MATERIAL TO PROCESS START

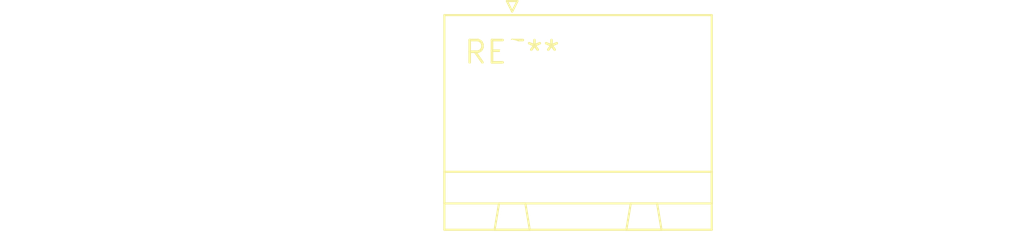
<source format=kicad_pcb>
(kicad_pcb (version 20240108) (generator pcbnew)

  (general
    (thickness 1.6)
  )

  (paper "A4")
  (layers
    (0 "F.Cu" signal)
    (31 "B.Cu" signal)
    (32 "B.Adhes" user "B.Adhesive")
    (33 "F.Adhes" user "F.Adhesive")
    (34 "B.Paste" user)
    (35 "F.Paste" user)
    (36 "B.SilkS" user "B.Silkscreen")
    (37 "F.SilkS" user "F.Silkscreen")
    (38 "B.Mask" user)
    (39 "F.Mask" user)
    (40 "Dwgs.User" user "User.Drawings")
    (41 "Cmts.User" user "User.Comments")
    (42 "Eco1.User" user "User.Eco1")
    (43 "Eco2.User" user "User.Eco2")
    (44 "Edge.Cuts" user)
    (45 "Margin" user)
    (46 "B.CrtYd" user "B.Courtyard")
    (47 "F.CrtYd" user "F.Courtyard")
    (48 "B.Fab" user)
    (49 "F.Fab" user)
    (50 "User.1" user)
    (51 "User.2" user)
    (52 "User.3" user)
    (53 "User.4" user)
    (54 "User.5" user)
    (55 "User.6" user)
    (56 "User.7" user)
    (57 "User.8" user)
    (58 "User.9" user)
  )

  (setup
    (pad_to_mask_clearance 0)
    (pcbplotparams
      (layerselection 0x00010fc_ffffffff)
      (plot_on_all_layers_selection 0x0000000_00000000)
      (disableapertmacros false)
      (usegerberextensions false)
      (usegerberattributes false)
      (usegerberadvancedattributes false)
      (creategerberjobfile false)
      (dashed_line_dash_ratio 12.000000)
      (dashed_line_gap_ratio 3.000000)
      (svgprecision 4)
      (plotframeref false)
      (viasonmask false)
      (mode 1)
      (useauxorigin false)
      (hpglpennumber 1)
      (hpglpenspeed 20)
      (hpglpendiameter 15.000000)
      (dxfpolygonmode false)
      (dxfimperialunits false)
      (dxfusepcbnewfont false)
      (psnegative false)
      (psa4output false)
      (plotreference false)
      (plotvalue false)
      (plotinvisibletext false)
      (sketchpadsonfab false)
      (subtractmaskfromsilk false)
      (outputformat 1)
      (mirror false)
      (drillshape 1)
      (scaleselection 1)
      (outputdirectory "")
    )
  )

  (net 0 "")

  (footprint "PhoenixContact_GMSTBA_2,5_2-G_1x02_P7.50mm_Horizontal" (layer "F.Cu") (at 0 0))

)

</source>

MATERIAL TO PROCESS END

#### WHAT TO WORK ON
An exact copy of the entries above is required, with the pictures left out.

#### OUTPUT OF THE EXERCISE
<source format=kicad_pcb>
(kicad_pcb (version 20240108) (generator pcbnew)

  (general
    (thickness 1.6)
  )

  (paper "A4")
  (layers
    (0 "F.Cu" signal)
    (31 "B.Cu" signal)
    (32 "B.Adhes" user "B.Adhesive")
    (33 "F.Adhes" user "F.Adhesive")
    (34 "B.Paste" user)
    (35 "F.Paste" user)
    (36 "B.SilkS" user "B.Silkscreen")
    (37 "F.SilkS" user "F.Silkscreen")
    (38 "B.Mask" user)
    (39 "F.Mask" user)
    (40 "Dwgs.User" user "User.Drawings")
    (41 "Cmts.User" user "User.Comments")
    (42 "Eco1.User" user "User.Eco1")
    (43 "Eco2.User" user "User.Eco2")
    (44 "Edge.Cuts" user)
    (45 "Margin" user)
    (46 "B.CrtYd" user "B.Courtyard")
    (47 "F.CrtYd" user "F.Courtyard")
    (48 "B.Fab" user)
    (49 "F.Fab" user)
    (50 "User.1" user)
    (51 "User.2" user)
    (52 "User.3" user)
    (53 "User.4" user)
    (54 "User.5" user)
    (55 "User.6" user)
    (56 "User.7" user)
    (57 "User.8" user)
    (58 "User.9" user)
  )

  (setup
    (pad_to_mask_clearance 0)
    (pcbplotparams
      (layerselection 0x00010fc_ffffffff)
      (plot_on_all_layers_selection 0x0000000_00000000)
      (disableapertmacros false)
      (usegerberextensions false)
      (usegerberattributes false)
      (usegerberadvancedattributes false)
      (creategerberjobfile false)
      (dashed_line_dash_ratio 12.000000)
      (dashed_line_gap_ratio 3.000000)
      (svgprecision 4)
      (plotframeref false)
      (viasonmask false)
      (mode 1)
      (useauxorigin false)
      (hpglpennumber 1)
      (hpglpenspeed 20)
      (hpglpendiameter 15.000000)
      (dxfpolygonmode false)
      (dxfimperialunits false)
      (dxfusepcbnewfont false)
      (psnegative false)
      (psa4output false)
      (plotreference false)
      (plotvalue false)
      (plotinvisibletext false)
      (sketchpadsonfab false)
      (subtractmaskfromsilk false)
      (outputformat 1)
      (mirror false)
      (drillshape 1)
      (scaleselection 1)
      (outputdirectory "")
    )
  )

  (net 0 "")

  (footprint "PhoenixContact_GMSTBA_2,5_2-G_1x02_P7.50mm_Horizontal" (layer "F.Cu") (at 0 0))

)

</source>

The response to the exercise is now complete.